Yo personalmente recomiendo uno análogico para medir transistores es mucho más fiable.

De echo mi parque de testers esta compuesto por digitales y analógicos, incluyendo un par electónicos

Si estan dañados cambialos, tenes el circuito del mimso? eso te ayudarai mucho


----------



## Mastodonte Man (Jul 25, 2011)

No, dehecho no tengo el circuito del estereo (te refieres al diagrama no???).
Voy buscarlo pero no creo encontrarlo porque nisiquiera encuentro el manual de servicio.
SALUDOS PANDACBA!!!!
PD:Tu tienes de casualidad el circuito???


----------



## pandacba (Jul 26, 2011)

No pero intentre conseguir el manual de servicio, o tal vez si, porque tengo una buena cantidad de CD y DVD repletos de manuales que no tengo el indice todavia, Para que tengas una ide son más de 100 DVD's


----------



## Mastodonte Man (Jul 26, 2011)

OK amigo Pandacba, entonces si lo llegaras a encontrar en esos DVD´s, podrias pasarmelo, esque realmente quiero repararlo, ya busque el servica manual y el diagrama pero no los encuentro, no se si es porque este estereo tiene tiempo que no lo veo en venta o algo, aun usa transformador, no SMPS 

SALUDOS!!!


----------



## pett1921 (Jul 26, 2011)

hola, sera que podrias conseguirme el del aiwa nsx v-9000 tiene algo raro, no quiere captar emisoras superiores a los 93.1 mhz de 88.1 a 93.1 va aumentando la distorsion y no funciona el scan automatico


----------



## pandacba (Jul 26, 2011)

veo si lo tengo de ser asi también lo subo


----------



## pett1921 (Jul 26, 2011)

ok grax, ando buscandolo por que es algo raro lo que le pasa


----------



## Mastodonte Man (Jul 26, 2011)

OK amigo pandacba, ojala que los encuentres y los puedas subir porque en toda la red no encontre ni uno, ni aunque fuera en chino


----------



## tronik (Jul 26, 2011)

Yo tengo ese diagrama completo i aqui lo maximo son 2 mb el que tengo pesa 8mb.


----------



## pandacba (Jul 26, 2011)

Pero muy simple querido amigo lo comprimes con el winrar en volumene de 2m y listo simplemente subes las partes

Pedir el correok, postearlo o instruir a otor usuario a que se ponga en contacto via privada va contra las reglas del foro.

Datos sin procesar -
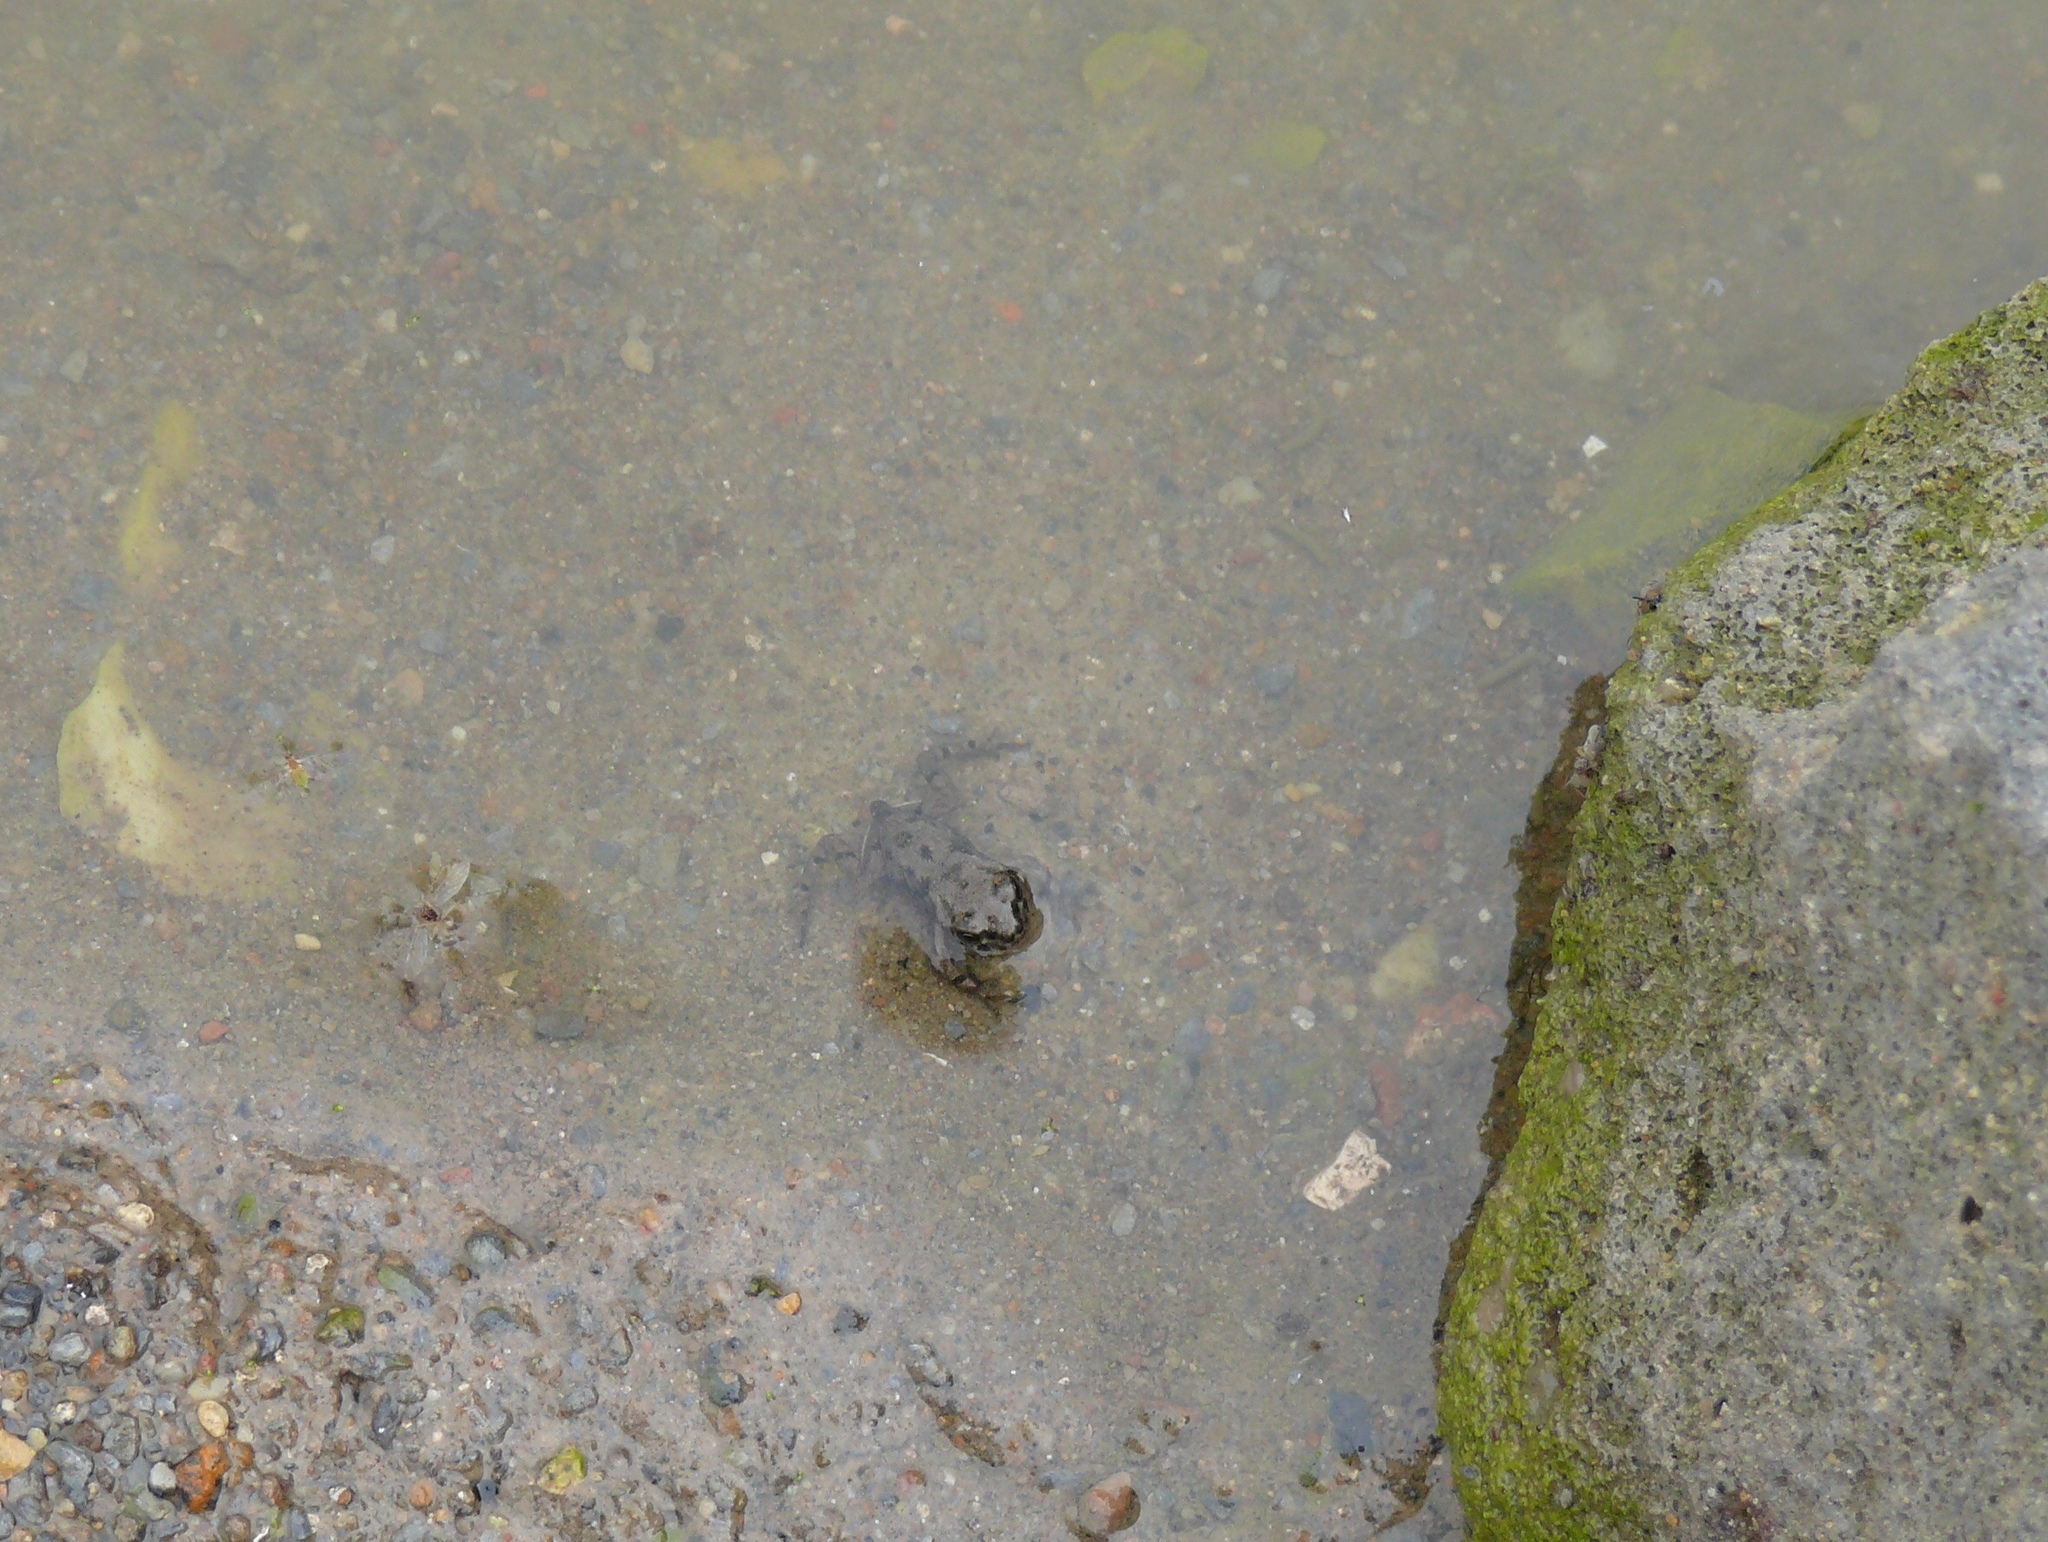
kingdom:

Tareas propuestas -
(a) Indique si cada afirmación concuerda con el fragmento, respondiendo sí o no y citando literalmente las palabras que lo deciden: (i) Mastodonte Man afirma que no tiene el circuito del estéreo; (ii) pandacba dice tener menos de 50 DVD con manuales; (iii) tronik señala que el diagrama que posee pesa 8 MB.
(b) Reproduzca literalmente la parte del fragmento que comienza con "Si estan dañados" y continúa hasta "SALUDOS PANDACBA!!!!".

Respuestas por tarea -
(a)
(i) Sí: "No, dehecho no tengo el circuito del estereo"
(ii) No: "son más de 100 DVD's"
(iii) Sí: "el que tengo pesa 8mb"

(b)
Si estan dañados cambialos, tenes el circuito del mimso? eso te ayudarai mucho


----------



## Mastodonte Man (Jul 25, 2011)

No, dehecho no tengo el circuito del estereo (te refieres al diagrama no???).
Voy buscarlo pero no creo encontrarlo porque nisiquiera encuentro el manual de servicio.
SALUDOS PANDACBA!!!!